### ASSIGNMENT
Without copying any picture, return all lines below exactly.

### GIVEN INFORMATION

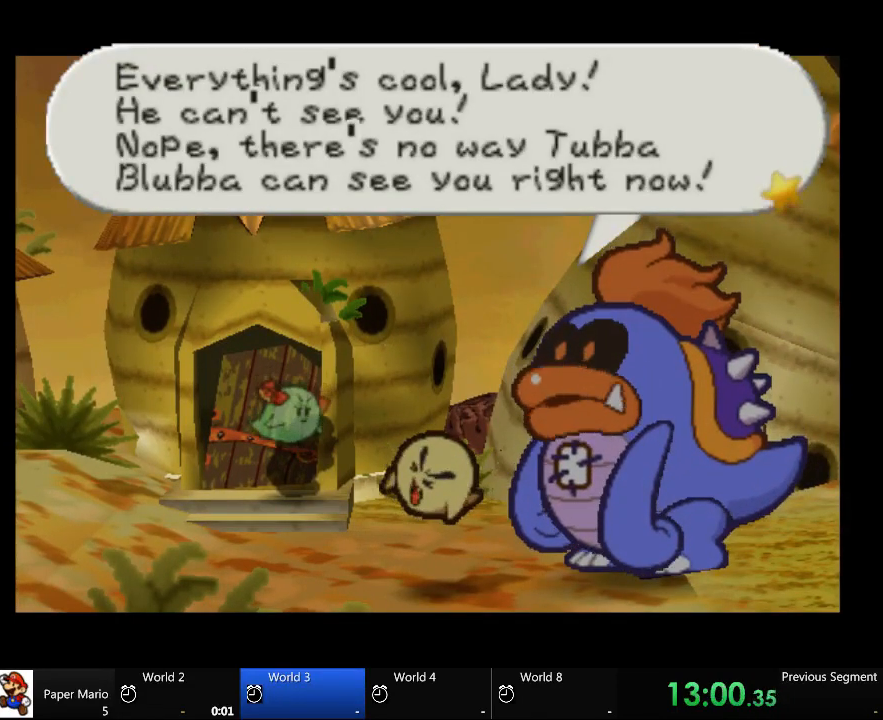
Gameplay with a controller (Xbox layout); each line is a JSON object with the inputs held at the frame after it. "events" lists button and stick changes between this image and that frame as [ms after this image, input, new state], when the widget could be followed in between. Not read: L2 L3 R3.
{"buttons": ["A"], "left_stick": "center", "right_stick": "center", "events": [[500, "A", "down"]]}
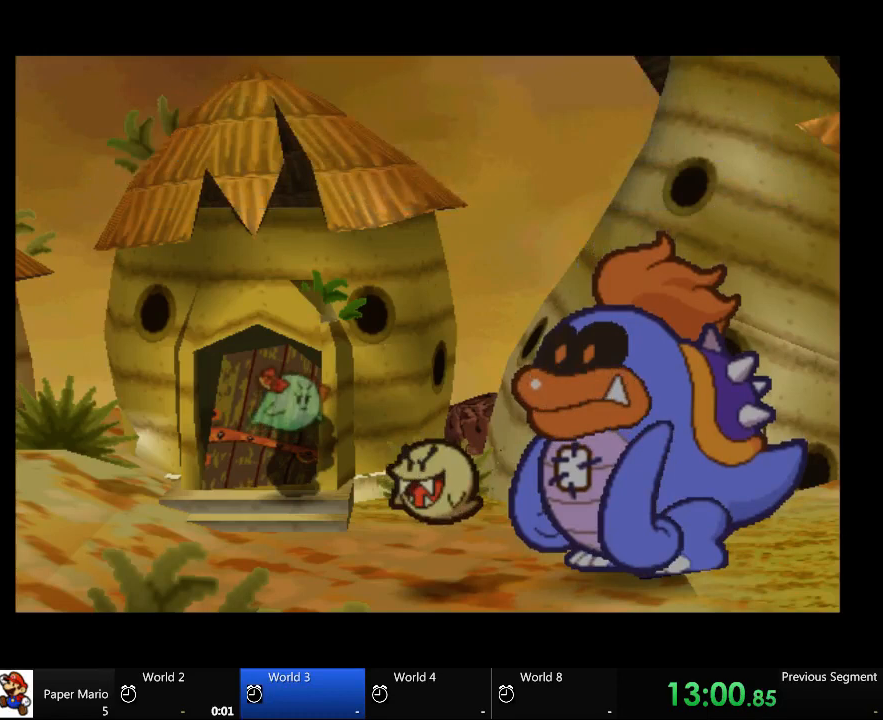
{"buttons": ["A"], "left_stick": "center", "right_stick": "center", "events": []}
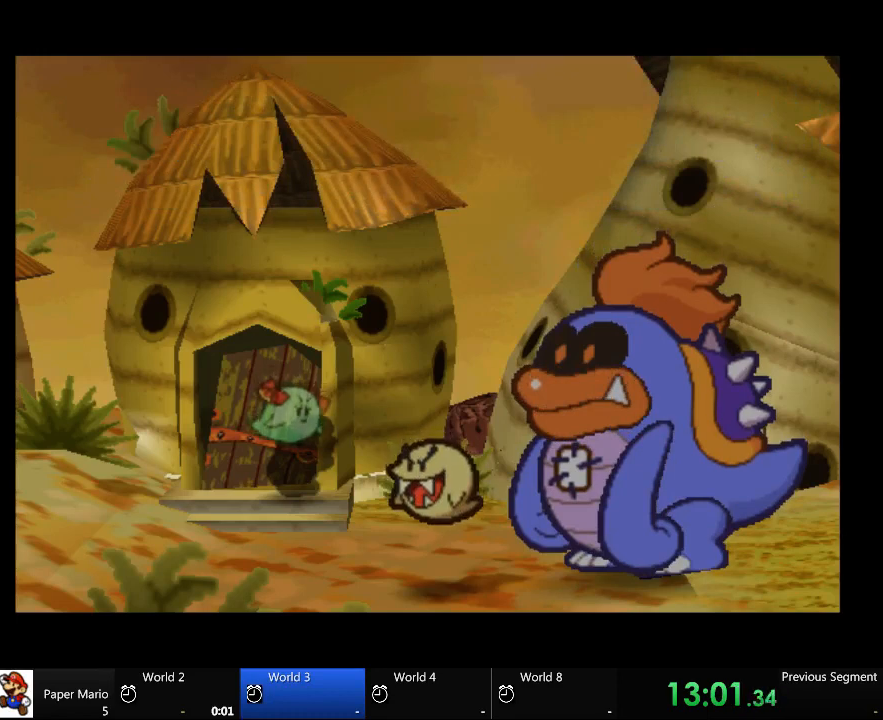
{"buttons": ["A"], "left_stick": "center", "right_stick": "center", "events": []}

### WRITTEN SOLUTION
Gameplay with a controller (Xbox layout); each line is a JSON object with the inputs held at the frame after it. "events" lists button and stick changes between this image and that frame as [ms after this image, input, new state], when the widget could be followed in between. Not read: L2 L3 R3.
{"buttons": ["A"], "left_stick": "center", "right_stick": "center", "events": [[500, "A", "down"]]}
{"buttons": ["A"], "left_stick": "center", "right_stick": "center", "events": []}
{"buttons": ["A"], "left_stick": "center", "right_stick": "center", "events": []}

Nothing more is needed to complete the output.